American Made Blurbs & Reviews

“At last, an elegy for the working class that doesn’t skate on limpid stereotypes about laziness or lack of thrift. Farah Stockman did not just parachute into the lives of displaced steelworkers in Indiana for her debut narrative masterpiece. She stayed, and then stayed some more. American Made is THE STORY about how the rich screwed the working class while the rest of us yawned from our cushy bubbles. With humor, breathtaking honesty, and a historian’s satellite view, Stockman illuminates the fault lines ripping America apart.”

— Beth Macy, author of Factory Man and Dopesick


“Farah Stockman’s respect for hard-working people is why they have given her access into their world, with all of its defeats and conquests. Her thoughtfulness as a writer is why we’re invited into their hearts, where dreams still simmer. Reading American Made is to understand the strength and courage it takes to forge a life in a world too many want to pretend does not exist. An extraordinary tribute to the rest of America.”

—Connie Schultz, author of …and His Lovely Wife and The Daughters of Erietown


“The task of 21st-century capitalism is to find a model that combines growth and innovation with ways to protect people from the painful shifts these forces so often bring. “American Made” is a reminder that this search continues.”

—Richard Davies, The New York Times


“Stockman shows the shattering effects of globalization on the unskilled workers sometimes called “the precariat” for the precariousness of their jobs… this book gives a valuable account of the many things work means to Americans.”

Kirkus Reviews


“Pulitzer winner Stockman debuts with a vivid and empathetic examination of “what jobs mean to people.” She centers the narrative on three former employees of the Rexnord bearing plant in Indianapolis, Ind., which announced in 2016 that it would close its doors and move production to Mexico and Texas. Shannon Mulcahy, who had been one of the first female steelworkers at Rexnord, credits the job with helping her escape an abusive marriage and support her multigenerational family. Since the plant’s closure in 2017, she’s struggled to find work that will provide the same benefits and sense of pride. Wally Hall sees the plant’s closure as the spur he needs to try to launch his own barbecue business, while union leader John Feltner has harsh words for coworkers who agreed to train their Mexican replacements for a $4 per hour bonus. Stockman contextualizes developments in her protagonists’ lives with lucid discussions of globalization, immigration, and the rise of the service economy, and casts events against the backdrop of America’s recent political turmoils, noting that Donald Trump’s harsh criticism of Rexnord’s closure earned him supporters among the plant’s workers. Throughout, Stockman interrogates her own political and cultural assumptions, and draws vibrant profiles of her three main subjects and their colleagues. The result is an intimate and captivating study of the forces dividing America.”

Publisher’s Weekly, starred review


“AMERICAN MADE by Farah Stockman is a very good book, and in some ways, is exactly what the book jacket says it is: a serious and thoughtful look at what happens to people when they lose their jobs.”

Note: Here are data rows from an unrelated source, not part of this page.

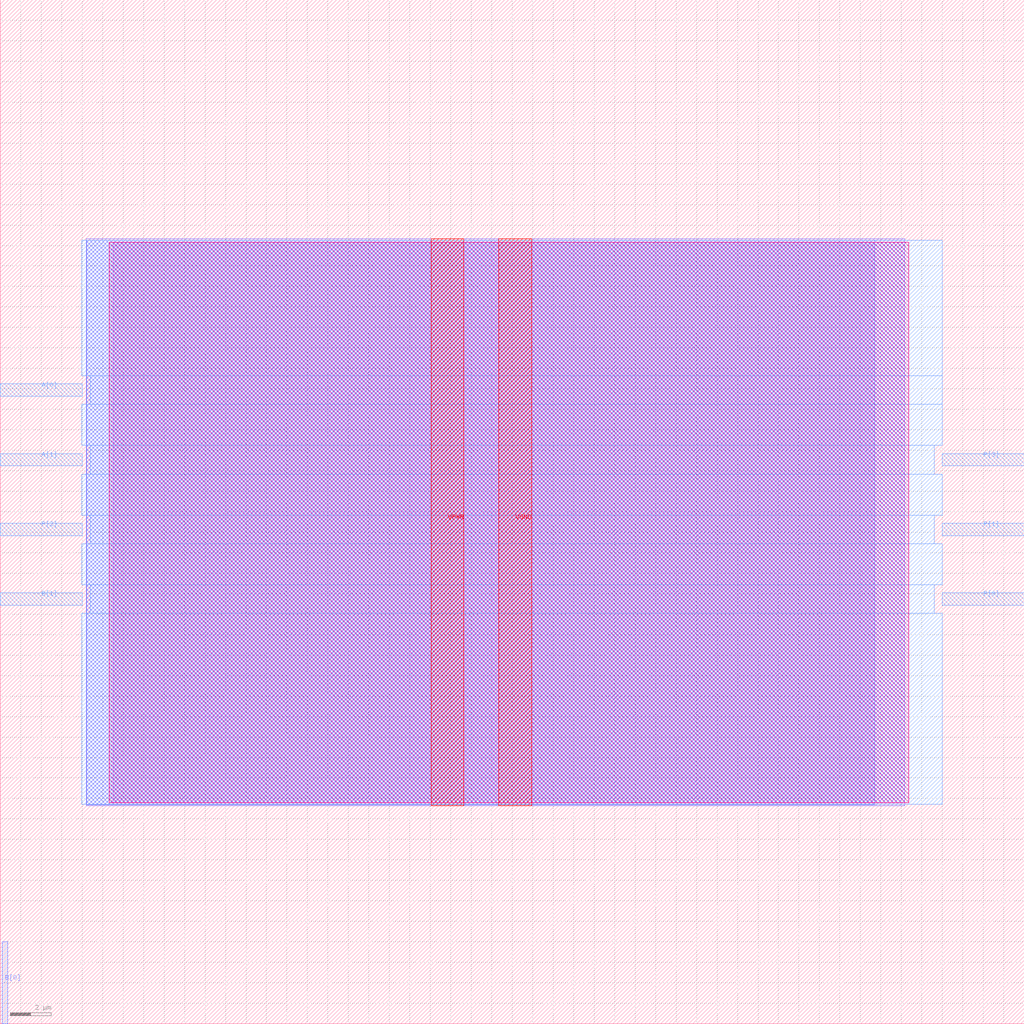
<source format=lef>
VERSION 5.7 ;
  NOWIREEXTENSIONATPIN ON ;
  DIVIDERCHAR "/" ;
  BUSBITCHARS "[]" ;
MACRO SARSA_RUIDO_VENTAJA_e5
  CLASS BLOCK ;
  FOREIGN SARSA_RUIDO_VENTAJA_e5 ;
  ORIGIN 0.000 0.000 ;
  SIZE 50.000 BY 50.000 ;
  PIN A[0]
    DIRECTION INPUT ;
    USE SIGNAL ;
    ANTENNAGATEAREA 0.196500 ;
    PORT
      LAYER met3 ;
        RECT 0.000 30.640 4.000 31.240 ;
    END
  END A[0]
  PIN A[1]
    DIRECTION INPUT ;
    USE SIGNAL ;
    ANTENNAGATEAREA 0.196500 ;
    PORT
      LAYER met3 ;
        RECT 0.000 27.240 4.000 27.840 ;
    END
  END A[1]
  PIN B[0]
    DIRECTION INPUT ;
    USE SIGNAL ;
    PORT
      LAYER met2 ;
        RECT 0.090 0.000 0.370 4.000 ;
    END
  END B[0]
  PIN B[1]
    DIRECTION INPUT ;
    USE SIGNAL ;
    ANTENNAGATEAREA 0.196500 ;
    PORT
      LAYER met3 ;
        RECT 0.000 20.440 4.000 21.040 ;
    END
  END B[1]
  PIN P[0]
    DIRECTION OUTPUT ;
    USE SIGNAL ;
    ANTENNADIFFAREA 0.445500 ;
    PORT
      LAYER met3 ;
        RECT 46.000 20.440 50.000 21.040 ;
    END
  END P[0]
  PIN P[1]
    DIRECTION OUTPUT ;
    USE SIGNAL ;
    ANTENNADIFFAREA 0.445500 ;
    PORT
      LAYER met3 ;
        RECT 46.000 23.840 50.000 24.440 ;
    END
  END P[1]
  PIN P[2]
    DIRECTION OUTPUT ;
    USE SIGNAL ;
    ANTENNADIFFAREA 0.445500 ;
    PORT
      LAYER met3 ;
        RECT 0.000 23.840 4.000 24.440 ;
    END
  END P[2]
  PIN P[3]
    DIRECTION OUTPUT ;
    USE SIGNAL ;
    PORT
      LAYER met3 ;
        RECT 46.000 27.240 50.000 27.840 ;
    END
  END P[3]
  PIN VGND
    DIRECTION INOUT ;
    USE GROUND ;
    PORT
      LAYER met4 ;
        RECT 24.340 10.640 25.940 38.320 ;
    END
  END VGND
  PIN VPWR
    DIRECTION INOUT ;
    USE POWER ;
    PORT
      LAYER met4 ;
        RECT 21.040 10.640 22.640 38.320 ;
    END
  END VPWR
  OBS
      LAYER nwell ;
        RECT 5.330 10.795 44.350 38.165 ;
      LAYER li1 ;
        RECT 5.520 10.795 44.160 38.165 ;
      LAYER met1 ;
        RECT 4.210 10.640 44.160 38.320 ;
      LAYER met2 ;
        RECT 4.230 10.695 42.690 38.265 ;
      LAYER met3 ;
        RECT 3.990 31.640 46.000 38.245 ;
        RECT 4.400 30.240 46.000 31.640 ;
        RECT 3.990 28.240 46.000 30.240 ;
        RECT 4.400 26.840 45.600 28.240 ;
        RECT 3.990 24.840 46.000 26.840 ;
        RECT 4.400 23.440 45.600 24.840 ;
        RECT 3.990 21.440 46.000 23.440 ;
        RECT 4.400 20.040 45.600 21.440 ;
        RECT 3.990 10.715 46.000 20.040 ;
  END
END SARSA_RUIDO_VENTAJA_e5
END LIBRARY


</source>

Charlie Baker, Governor of Massachusetts

“While the book is centered on John, Wally and Shannon, its themes are far broader than one plant’s closing, ranging from the union movement to the manufacturing economy to trade deals and globalization. Stockman notes that NAFTA resulted in a net loss of American jobs, and the “greatest job losses were blue-collar workers,” resulting in the anger that led many of those workers to vote for Trump after he promised to save their jobs.
Stockman’s insights into race, class and education include acknowledging her own privilege, as the “child of two Ph.D.s” who is “among the tiny number of black people to make it into Harvard.”
“This willingness to self-interrogate is one of the book’s many strengths, as is Stockman’s ability to really capture the humanity of her sources, to understand lives different from her own. Above all, the book argues, it’s the humanity of workers that suffers when jobs go away. As the economy continues to reward those at the top and punish those below, she writes, people’s entire communities suffer, from household to household; “the less stable the job prospects, the more fragile the family.”


“An Indiana steel plant closed in 2017 and hundreds of jobs went to Mexico. NPR’s Steve Inskeep talks to Farah Stockman about her book: American Made — What Happens to People when Work Disappears.”